If we turn to Nature for an answer, the first question is obsolete. Mutations are random processes. History tells us that bad ideas outnumber good ones. Great minds do not guarantee better ideas. We only know that bad ideas by great people usually result in worse disasters (think about Karl Marx). So we have to accept the co-existence of good and bad ideas.

Similarly, microorganisms with the highest mutation rate are the most robust. HIV, hepatitis B and hepatitis C viruses can all produce mutations at any point in the genome within one day. They are also very successful in developing drug resistant mutants.

Then what went wrong? Why do the government and some institutions do badly even though the officials bombard us with innovative ideas all the time?

5 Feb 2009

Darwin

My colleagues were surprised when I celebrated the 200th anniversary of the birth of Charles Darwin in a public talk on hepatitis B recently.

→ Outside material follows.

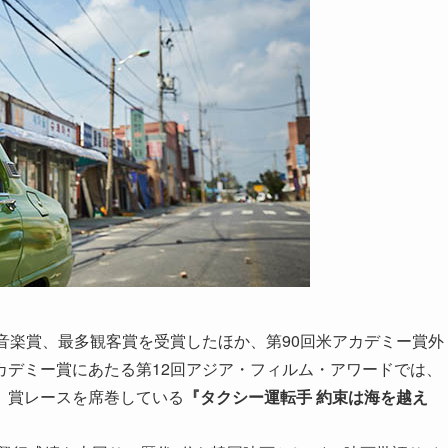
音楽賞、最多観客賞を受賞したほか、第90回米アカデミー賞外
カデミー賞にあたる第12回アジア・フィルム・アワードでは、
、賞レースを席巻している
『タクシー運転手 約束は海を越え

Explaining the evolutionary theory to non-specialists is a bit tricky, but people working on antiviral therapy use the theory all the time. The essence of the evolutionary theory is ‘survival of the fittest’. During reproduction, gene mutations sometimes result in phenotypic changes in an organism. Most of the mutations are hazardous, but a minority confers competitiveness. Organisms bearing more competitive mutations have a better chance of giving birth to offsprings, and eventually the new gene will dominate the population. People working with viruses are seeing a fast-forward version of evolution. Viruses replicate quickly and produce a lot of mutations because of their lack of proof-reading during gene transcription. When an antiviral drug is given to a patient, viral mutants that do not fear the drug will replicate more effectively and soon become the dominant strain.

Actually, before Darwin published his book On the Origin of Species, a few other scientists had already noticed the gradual phenotypic changes of animals and plants. However, most considered the changes a well-planned evolution by God. It was Darwin who spotted that the changes were random, and the evolution was driven by natural selection – ‘survival of the fittest’. For those with basic knowledge on genetics, the theory may seem pretty easy to understand. However, one must remember that genetics did not exist at Darwin’s time (although Gregor Mendel was actually humbly doing his cross-breeding experiments at roughly the same time). Imagine how difficult it would be for me to explain the last paragraph again without describing anything about genes and mutations.